> _Source document_:
□ □ □ □ □ □ □

Posted by Katy Peck on 23 May 2019
Related property: Javea
Las Fallas: The brightest, noisiest festival in Spain

The city of Valencia, just over an hour from our Javea property, is famous for many things, including its history, architecture and markets. However, if you’re visiting this part of Spain during March, you can’t miss one of the most spectacular, significant fiestas in the country; Las Fallas.

There are many celebrations which take part in this region of Spain throughout the year, but Las Fallas is one of the biggest… and certainly the loudest! Around the middle of March (usually between the 15th and 19th), giant statues and characters arrive on Valencia’s streets and in the plazas. The city comes alive with alfresco parties, fueled in no small part by local beer and wine, delicious food, music and fireworks. The party atmosphere is palpable and it’s impossible to miss the way the festival feeling takes over the city. In fact, the only thing to do is join in!

Fallas is a week-long celebration marking the beginning of spring as well as celebrating Saint José (the patron saint of carpentry). Although the actual festival only lasts 4 days, preparation and planning take place throughout the year. When you visit, it’s easy to see why so much time was needed; there’s incredible costumes, weird and wonderful statues, spectacular displays and an enormous party. There’s no way not to get swept up in all the excitement and, best of all, it’s completely free!

As Las Fallas approaches, it’s impossible to miss the giant papier-mâché figures which can found throughout the city, known as ninots. These colourful statues can be up to 20 feet tall and range from satirical representations of politicians and celebrities to romantic and comedic scenes – they’re bawdy and perhaps not to everyone’s taste, but you cannot deny the amount of work and love which has gone into creating each one. Some are playful, others are grotesque, but they’re all beautifully made and have taken the whole year to craft – some cost in excess of 100,000 Euros!

The ninots must be finished by the first day of the festival, when they are paraded through the streets before being gathered together in groups for the public to admire – these collections of ninots are known as fallas. To see some of the more elaborate fallas, we recommend you visit the barrios of Ruzafa, El Carmen and Plaza del Ayuntamiento – don’t forget your camera!

There’s a reason why Las Fallas is known as one of the noisiest festivals in Spain. Every day from the 1st March, the sound of firecrackers explodes through the Plaza del Ayuntamiento at 2pm - an event known as la Mascleta. The firecrackers shake the ground for up to 10 minutes, creating an ear-splitting auditory experience. And if you haven’t quite had your fill of explosions after that, there’s also a daily firework display by the Turía Gardens during the week of the festival.

□ □ □ □ □ □ □

> _Items_:
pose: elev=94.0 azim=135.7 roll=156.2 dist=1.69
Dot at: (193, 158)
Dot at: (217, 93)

□ □ □ □ □ □ □

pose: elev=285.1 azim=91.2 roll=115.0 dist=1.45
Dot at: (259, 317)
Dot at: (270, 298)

□ □ □ □ □ □ □

> _Given problem_:
Resume the piece on Las Fallas, picking up right after its final sentence.

> _Result below_:
Of course, no festival would be complete without some fantastic food and Las Fallas certainly delivers here. Numerous street food fairs dot the city, serving up generous and delicious portions of paella, grilled seafood, ribs, tapas and much more. If you have a sweet tooth, there are many mobile corner kiosks serving sugary favourites such as churros. You can also sample Buñuelos; golden-brown fried pumpkin fritters mostly enjoyed during Las Fallas.

If you want something to admire while you eat, don’t miss the spectacular light show which takes place in the Ruzafa district of Valencia throughout Las Fallas.  The streets of Calle Sueca and Puerto Rico come alive with thousands of twinkling lights, lasting for kilometres and set to music.

Another important event is the Ofrenda de Flores a la Virgen de los Desamparados. During this beautiful ceremony, Falleras gather from every corner of Valencis state. Dressed in breathtaking, elaborate traditional multi-layered costumes that can cost thousands of Euros, the women make their way through the streets, dancing to their neighbourhood or village bands. Once they’re ready, the Falleras make their way to the Plaza de la Virgen to offer bouquets to the giant image of the Virgin. It’s a real privilege to be chosen to fill this position, bringing prestige and status to both the women and their family.

At the end of the week, celebrations draw to a close with the spectacular Nit del Foc (“Night of Fire”). This stunning firework display takes place in the Paseo de la Alameda and is followed by street parties which run late into the night. On the same night, all the fallas are burned in what is known as La Cremà (“the burning”). Only one ninot, chosen by the public, is spared and placed on display in the local Fallas Museum alongside past favourites.

Of course, after all this celebration you may be eager to sit back and enjoy some peace and quiet. Our two beautiful villas at Javea are nestled in a beautiful valley of orange, olive and almond tree groves… the perfect place to relax and recover after all the excitement! Find out more about how you can stay in one of these wonderful properties here.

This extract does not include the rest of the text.